##### Données à traiter #####

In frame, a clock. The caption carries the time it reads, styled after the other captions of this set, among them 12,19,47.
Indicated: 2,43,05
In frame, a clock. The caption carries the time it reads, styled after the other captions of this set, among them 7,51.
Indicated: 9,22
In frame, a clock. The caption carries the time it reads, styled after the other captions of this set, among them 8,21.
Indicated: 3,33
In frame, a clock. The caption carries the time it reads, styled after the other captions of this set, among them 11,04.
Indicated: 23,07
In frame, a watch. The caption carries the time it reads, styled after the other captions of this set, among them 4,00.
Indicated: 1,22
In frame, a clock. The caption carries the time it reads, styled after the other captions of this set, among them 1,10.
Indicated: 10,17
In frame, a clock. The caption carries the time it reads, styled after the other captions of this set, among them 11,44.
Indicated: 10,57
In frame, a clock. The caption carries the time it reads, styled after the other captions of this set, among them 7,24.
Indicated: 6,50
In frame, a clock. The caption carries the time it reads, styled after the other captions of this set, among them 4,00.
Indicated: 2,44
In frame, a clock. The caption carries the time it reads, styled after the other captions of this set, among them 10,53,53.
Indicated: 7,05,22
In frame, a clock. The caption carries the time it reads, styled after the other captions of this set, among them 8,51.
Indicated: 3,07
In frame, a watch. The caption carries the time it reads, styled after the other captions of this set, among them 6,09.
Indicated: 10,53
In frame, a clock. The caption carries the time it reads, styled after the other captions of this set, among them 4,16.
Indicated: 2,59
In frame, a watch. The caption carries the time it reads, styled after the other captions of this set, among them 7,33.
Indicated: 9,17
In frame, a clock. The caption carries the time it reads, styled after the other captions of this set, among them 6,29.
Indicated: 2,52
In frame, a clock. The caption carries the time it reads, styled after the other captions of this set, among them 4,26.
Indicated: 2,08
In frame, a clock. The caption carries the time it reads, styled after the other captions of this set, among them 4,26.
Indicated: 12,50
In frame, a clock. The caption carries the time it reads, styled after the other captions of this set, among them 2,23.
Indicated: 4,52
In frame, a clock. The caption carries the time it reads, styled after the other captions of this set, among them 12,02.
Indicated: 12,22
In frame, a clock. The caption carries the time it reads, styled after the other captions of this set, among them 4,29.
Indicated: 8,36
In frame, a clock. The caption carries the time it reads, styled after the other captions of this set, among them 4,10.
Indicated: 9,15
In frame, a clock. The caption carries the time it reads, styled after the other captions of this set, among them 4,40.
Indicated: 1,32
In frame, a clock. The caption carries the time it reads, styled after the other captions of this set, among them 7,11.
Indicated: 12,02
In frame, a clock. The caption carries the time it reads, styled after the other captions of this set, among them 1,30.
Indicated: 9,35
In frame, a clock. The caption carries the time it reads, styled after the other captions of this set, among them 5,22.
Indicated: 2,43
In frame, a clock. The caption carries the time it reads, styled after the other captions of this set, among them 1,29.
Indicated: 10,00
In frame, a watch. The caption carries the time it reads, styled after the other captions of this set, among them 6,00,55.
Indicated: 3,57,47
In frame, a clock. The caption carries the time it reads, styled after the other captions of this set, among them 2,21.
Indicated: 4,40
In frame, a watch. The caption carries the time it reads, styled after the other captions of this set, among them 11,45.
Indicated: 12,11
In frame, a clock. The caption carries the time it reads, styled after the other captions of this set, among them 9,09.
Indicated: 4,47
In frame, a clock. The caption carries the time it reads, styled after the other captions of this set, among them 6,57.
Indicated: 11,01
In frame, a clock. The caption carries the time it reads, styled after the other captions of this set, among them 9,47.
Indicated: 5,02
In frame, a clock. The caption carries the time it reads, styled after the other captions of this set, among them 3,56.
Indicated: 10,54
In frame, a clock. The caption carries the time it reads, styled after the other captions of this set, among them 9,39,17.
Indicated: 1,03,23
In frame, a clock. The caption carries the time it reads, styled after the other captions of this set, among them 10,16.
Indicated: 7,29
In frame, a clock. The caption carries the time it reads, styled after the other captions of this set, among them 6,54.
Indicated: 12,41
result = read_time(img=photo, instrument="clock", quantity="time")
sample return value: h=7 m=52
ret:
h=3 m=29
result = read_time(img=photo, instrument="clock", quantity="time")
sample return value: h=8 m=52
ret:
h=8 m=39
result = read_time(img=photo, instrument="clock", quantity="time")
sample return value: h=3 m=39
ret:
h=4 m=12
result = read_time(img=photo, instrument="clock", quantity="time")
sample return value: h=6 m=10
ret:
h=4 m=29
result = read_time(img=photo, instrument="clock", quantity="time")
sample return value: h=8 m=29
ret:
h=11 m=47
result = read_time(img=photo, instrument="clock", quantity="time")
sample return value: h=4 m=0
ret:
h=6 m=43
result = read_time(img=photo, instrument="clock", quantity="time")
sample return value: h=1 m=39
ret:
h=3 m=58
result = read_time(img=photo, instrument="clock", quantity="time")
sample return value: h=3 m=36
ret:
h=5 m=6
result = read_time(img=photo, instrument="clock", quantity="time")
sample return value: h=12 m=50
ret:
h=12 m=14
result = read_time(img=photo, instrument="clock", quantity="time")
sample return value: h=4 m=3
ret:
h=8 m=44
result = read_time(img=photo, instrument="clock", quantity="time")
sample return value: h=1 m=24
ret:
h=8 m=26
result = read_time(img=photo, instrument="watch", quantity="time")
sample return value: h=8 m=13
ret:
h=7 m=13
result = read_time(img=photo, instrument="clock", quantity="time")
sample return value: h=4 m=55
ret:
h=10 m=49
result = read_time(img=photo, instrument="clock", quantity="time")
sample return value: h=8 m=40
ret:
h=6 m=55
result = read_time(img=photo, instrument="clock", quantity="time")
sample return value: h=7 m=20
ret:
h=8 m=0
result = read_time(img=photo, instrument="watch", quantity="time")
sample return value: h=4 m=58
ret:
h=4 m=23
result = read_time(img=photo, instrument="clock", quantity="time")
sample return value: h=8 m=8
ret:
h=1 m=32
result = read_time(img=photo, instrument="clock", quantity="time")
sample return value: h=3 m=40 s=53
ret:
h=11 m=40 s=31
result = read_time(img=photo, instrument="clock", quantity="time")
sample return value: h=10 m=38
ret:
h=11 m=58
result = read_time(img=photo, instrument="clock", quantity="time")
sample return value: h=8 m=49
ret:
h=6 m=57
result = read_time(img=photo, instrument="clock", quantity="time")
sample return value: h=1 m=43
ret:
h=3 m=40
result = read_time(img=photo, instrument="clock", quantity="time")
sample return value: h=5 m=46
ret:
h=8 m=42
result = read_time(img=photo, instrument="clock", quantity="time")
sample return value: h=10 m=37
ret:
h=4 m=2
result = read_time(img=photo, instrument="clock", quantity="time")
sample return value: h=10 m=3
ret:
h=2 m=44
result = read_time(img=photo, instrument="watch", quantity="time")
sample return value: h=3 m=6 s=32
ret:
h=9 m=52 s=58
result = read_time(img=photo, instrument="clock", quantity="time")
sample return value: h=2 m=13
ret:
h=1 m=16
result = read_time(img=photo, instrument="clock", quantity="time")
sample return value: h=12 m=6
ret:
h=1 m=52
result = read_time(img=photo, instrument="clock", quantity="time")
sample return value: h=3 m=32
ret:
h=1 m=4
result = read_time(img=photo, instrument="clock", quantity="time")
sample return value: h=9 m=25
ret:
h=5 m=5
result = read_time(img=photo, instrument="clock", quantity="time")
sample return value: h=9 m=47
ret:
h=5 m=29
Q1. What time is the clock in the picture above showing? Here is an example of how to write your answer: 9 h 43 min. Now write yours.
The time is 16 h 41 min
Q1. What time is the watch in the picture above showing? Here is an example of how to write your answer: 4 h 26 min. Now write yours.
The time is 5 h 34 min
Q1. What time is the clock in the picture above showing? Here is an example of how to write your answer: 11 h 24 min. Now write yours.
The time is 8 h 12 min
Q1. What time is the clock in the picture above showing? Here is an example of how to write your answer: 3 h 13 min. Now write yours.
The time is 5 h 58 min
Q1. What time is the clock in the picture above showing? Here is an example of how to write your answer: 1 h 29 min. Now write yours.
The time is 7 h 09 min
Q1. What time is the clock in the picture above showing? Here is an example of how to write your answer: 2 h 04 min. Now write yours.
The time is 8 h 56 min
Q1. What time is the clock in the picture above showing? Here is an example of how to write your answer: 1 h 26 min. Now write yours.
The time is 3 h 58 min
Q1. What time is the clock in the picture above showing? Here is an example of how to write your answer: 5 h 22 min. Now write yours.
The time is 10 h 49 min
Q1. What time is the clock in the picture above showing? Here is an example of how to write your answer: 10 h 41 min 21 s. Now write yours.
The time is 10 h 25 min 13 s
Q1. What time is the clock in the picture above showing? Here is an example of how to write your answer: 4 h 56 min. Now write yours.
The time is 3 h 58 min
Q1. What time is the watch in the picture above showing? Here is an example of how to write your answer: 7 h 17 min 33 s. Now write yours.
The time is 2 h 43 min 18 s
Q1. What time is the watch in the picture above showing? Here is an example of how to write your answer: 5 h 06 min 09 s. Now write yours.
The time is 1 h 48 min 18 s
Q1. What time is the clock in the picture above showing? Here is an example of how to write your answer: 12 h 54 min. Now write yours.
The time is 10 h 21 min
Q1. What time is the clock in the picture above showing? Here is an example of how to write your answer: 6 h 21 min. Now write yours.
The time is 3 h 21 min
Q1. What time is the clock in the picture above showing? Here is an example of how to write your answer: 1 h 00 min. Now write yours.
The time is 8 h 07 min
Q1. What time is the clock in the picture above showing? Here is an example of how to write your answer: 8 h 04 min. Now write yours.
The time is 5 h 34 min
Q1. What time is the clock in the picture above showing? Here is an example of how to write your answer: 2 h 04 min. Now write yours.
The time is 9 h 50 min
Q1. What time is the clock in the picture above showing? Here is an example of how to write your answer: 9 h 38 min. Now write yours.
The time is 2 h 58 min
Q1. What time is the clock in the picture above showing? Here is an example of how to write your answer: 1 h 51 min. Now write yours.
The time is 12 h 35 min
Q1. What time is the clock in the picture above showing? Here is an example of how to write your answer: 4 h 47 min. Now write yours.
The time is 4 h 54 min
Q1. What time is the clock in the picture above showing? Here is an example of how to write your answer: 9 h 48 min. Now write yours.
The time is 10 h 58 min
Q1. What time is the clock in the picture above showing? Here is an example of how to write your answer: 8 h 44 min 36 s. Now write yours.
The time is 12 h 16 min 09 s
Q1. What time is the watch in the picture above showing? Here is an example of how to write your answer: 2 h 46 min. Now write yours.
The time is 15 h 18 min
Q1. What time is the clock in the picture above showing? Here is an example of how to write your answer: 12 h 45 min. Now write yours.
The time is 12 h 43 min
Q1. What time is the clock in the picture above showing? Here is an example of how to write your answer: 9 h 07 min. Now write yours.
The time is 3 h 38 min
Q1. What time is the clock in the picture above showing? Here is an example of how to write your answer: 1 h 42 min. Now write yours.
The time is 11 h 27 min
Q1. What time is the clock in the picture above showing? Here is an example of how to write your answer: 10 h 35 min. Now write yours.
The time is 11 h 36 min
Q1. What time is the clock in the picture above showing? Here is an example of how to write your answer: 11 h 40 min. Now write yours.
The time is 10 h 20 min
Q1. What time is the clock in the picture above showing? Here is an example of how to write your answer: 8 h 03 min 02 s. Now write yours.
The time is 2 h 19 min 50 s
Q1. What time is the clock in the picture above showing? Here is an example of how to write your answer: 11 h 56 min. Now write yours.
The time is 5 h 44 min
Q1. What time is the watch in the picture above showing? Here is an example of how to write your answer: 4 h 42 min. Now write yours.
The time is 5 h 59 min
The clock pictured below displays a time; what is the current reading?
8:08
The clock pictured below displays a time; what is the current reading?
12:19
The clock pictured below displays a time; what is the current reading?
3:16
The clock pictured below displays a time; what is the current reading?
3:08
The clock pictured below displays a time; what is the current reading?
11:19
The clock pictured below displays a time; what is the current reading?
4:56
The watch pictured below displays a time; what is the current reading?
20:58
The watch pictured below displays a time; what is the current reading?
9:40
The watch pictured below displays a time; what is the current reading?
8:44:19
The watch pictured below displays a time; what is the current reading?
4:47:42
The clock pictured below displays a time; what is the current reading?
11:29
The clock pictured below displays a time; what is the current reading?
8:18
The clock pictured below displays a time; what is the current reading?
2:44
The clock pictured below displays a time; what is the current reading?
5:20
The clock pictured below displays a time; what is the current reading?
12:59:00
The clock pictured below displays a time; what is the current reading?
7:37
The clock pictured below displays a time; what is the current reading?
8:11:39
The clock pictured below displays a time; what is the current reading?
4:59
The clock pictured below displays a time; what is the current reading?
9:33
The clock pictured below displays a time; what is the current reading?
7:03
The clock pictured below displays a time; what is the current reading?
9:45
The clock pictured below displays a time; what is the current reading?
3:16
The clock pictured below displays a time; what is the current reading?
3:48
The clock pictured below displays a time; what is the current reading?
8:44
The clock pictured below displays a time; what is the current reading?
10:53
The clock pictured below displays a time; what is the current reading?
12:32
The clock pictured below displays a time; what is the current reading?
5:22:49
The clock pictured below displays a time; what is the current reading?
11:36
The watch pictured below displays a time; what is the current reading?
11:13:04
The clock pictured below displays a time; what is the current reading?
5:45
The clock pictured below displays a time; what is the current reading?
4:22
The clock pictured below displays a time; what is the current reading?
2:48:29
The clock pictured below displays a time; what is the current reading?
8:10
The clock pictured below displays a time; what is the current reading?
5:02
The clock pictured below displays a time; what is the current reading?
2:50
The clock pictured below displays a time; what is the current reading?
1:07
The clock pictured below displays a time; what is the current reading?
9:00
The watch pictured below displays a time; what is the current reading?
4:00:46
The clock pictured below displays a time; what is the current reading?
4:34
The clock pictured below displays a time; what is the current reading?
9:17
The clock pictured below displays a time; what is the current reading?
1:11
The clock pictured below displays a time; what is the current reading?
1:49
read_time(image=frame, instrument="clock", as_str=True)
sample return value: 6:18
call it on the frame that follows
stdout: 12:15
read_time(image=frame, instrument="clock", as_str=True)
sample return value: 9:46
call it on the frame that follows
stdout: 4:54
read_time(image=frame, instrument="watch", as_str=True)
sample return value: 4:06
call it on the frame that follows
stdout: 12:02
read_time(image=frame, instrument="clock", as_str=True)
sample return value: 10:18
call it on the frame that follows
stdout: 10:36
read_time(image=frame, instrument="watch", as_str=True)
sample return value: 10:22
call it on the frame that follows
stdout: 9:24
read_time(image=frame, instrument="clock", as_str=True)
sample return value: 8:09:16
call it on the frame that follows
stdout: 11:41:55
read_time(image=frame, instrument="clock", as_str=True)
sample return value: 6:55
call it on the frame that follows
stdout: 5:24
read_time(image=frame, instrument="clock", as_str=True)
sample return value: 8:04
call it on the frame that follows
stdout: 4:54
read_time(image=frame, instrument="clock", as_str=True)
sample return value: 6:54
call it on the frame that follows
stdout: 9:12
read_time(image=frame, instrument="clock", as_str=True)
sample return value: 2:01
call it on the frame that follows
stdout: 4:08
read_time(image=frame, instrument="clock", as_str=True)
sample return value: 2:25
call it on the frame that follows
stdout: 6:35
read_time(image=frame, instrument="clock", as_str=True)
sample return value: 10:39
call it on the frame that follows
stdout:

#####

[Problème court]:
Citez à l'identique les lignes des enregistrements allant de celle qui contient « 8 h 04 min. Now write yours. » jusqu'à celle qui contient « The time is 9 h 50 min », ces deux lignes comprises.

[Réponse au problème]:
Q1. What time is the clock in the picture above showing? Here is an example of how to write your answer: 8 h 04 min. Now write yours.
The time is 5 h 34 min
Q1. What time is the clock in the picture above showing? Here is an example of how to write your answer: 2 h 04 min. Now write yours.
The time is 9 h 50 min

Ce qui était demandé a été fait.